Every driver wants to drive a car that behaves predictably from the moment the key is turned in the ignition. But sometimes it is at this moment that troubles happen with the car. One of the culprits for this event may be the relay in the starter.

Before checking the starter solenoid relay, it is advisable to make sure that the diagnosis is unambiguous. To do this, a superficial check of the participating elements in the vehicle starting system is carried out.

Diagnosis of engine starting problems

The driver must make sure that the problem is solely a relay malfunction. To do this, you can conduct a visual inspection of the electrical wiring and measure the battery charge. If this circuit and all parameters are normal, then with a high degree of probability the breakdown lies in the starter relay.

The absence of clicking sounds from the starter indicates that the solenoid relay is not working. If switching on/off is heard, then the fault is outside the relay.

First you need to try again by turning the key in the ignition. Silence of the motor in response to these actions will lead to disassembly of the starter. But, before disassembling the starter solenoid relay, it must be removed from the engine compartment.

How does a relay work?

Knowledge of the device always helps to understand the malfunctions of the mechanism, so let’s find out the principle of operation of the starter solenoid relay. The coil receives voltage from the car battery. Due to this, a magnetic field is formed that interacts with the armature, which rotates and tensions the spring. Due to its interaction with the bendex, the latter engages with the crankshaft flywheel gear.

Relay circuit

The closed contact elements block the supply of voltage to the winding, but the armature does not disengage due to the magnetic field. It returns only due to the retaining spring after the electrical supply to the coil is stopped. At this time, the bendex disengages from the flywheel.

Most likely malfunctions

Visual inspection of a faulty relay usually reveals burnt wiring at the contacts. Also, the contacts themselves become recessed (stick), and the coil windings may become insulated and burnt.
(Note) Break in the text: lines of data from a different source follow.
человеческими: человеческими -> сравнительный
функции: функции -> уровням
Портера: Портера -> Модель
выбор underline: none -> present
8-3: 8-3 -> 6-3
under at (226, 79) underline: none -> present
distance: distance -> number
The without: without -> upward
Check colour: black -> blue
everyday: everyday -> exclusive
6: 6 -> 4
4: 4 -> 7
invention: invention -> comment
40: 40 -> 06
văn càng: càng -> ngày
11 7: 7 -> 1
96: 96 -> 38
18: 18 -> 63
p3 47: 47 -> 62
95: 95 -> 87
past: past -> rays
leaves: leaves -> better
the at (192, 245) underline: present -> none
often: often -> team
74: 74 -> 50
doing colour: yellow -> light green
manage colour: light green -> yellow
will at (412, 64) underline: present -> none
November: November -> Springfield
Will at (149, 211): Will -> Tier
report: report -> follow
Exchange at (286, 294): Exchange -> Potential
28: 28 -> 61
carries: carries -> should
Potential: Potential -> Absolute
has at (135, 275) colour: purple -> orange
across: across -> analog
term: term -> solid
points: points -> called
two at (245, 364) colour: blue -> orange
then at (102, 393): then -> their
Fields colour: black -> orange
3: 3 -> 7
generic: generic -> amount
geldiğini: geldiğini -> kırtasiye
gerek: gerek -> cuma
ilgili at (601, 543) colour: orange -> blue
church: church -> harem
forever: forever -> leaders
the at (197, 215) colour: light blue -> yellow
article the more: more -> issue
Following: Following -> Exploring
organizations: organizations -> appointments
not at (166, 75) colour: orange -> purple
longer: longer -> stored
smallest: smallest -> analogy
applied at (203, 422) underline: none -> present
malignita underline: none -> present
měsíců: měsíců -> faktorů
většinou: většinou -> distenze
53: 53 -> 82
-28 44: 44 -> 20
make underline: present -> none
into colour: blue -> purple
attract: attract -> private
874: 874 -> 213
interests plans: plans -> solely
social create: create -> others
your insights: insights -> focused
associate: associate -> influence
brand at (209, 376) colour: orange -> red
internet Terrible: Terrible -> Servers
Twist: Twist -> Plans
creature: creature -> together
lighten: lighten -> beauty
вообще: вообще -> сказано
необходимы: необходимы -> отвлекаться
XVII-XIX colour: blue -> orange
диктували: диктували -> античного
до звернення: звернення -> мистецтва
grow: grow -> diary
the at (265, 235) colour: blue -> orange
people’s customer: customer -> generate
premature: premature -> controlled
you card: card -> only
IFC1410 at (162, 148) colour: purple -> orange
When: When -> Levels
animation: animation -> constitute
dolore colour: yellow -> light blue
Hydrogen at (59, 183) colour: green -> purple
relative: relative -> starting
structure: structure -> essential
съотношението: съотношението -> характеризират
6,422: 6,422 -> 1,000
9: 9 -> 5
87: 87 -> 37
You can often focus on the following symptoms, after which you may need to repair the starter solenoid relay yourself:

  • the starter does not turn off after starting the engine;
  • a click may occur after turning the key on the starter, but the engine does not start further;
  • You can hear the starter idling after turning the key, but the engine is silent.

To repair the relay, you will need to disassemble this element. However, there are models that have a non-separable device; these only need to be replaced. This type of repair is the most common.

Relay replacement work

Any action, be it dismantling or checking the starter solenoid relay, must begin by disconnecting the power supply from the car battery. If this is not done, the possible consequences will be a short circuit and damage to all wiring. Such a replacement can be very expensive.

Repair kit

Before opening the case, it is necessary to clean carbon deposits and dirt from the surface so that they do not get inside the electrical device. Then you need to loosen the nut on the brush assembly and disconnect the contact from the bolt. Now you can loosen the tie rod and its bolts that hold the block to the mass. We take out the relay from the engine compartment.

Unscrew the nut at the end and reveal the internal contents. We take out the burnt out or non-working core, and install a new one in its place. We carry out the assembly in the reverse order and mount the part in the engine compartment. If everything was assembled correctly, the engine should start the first time.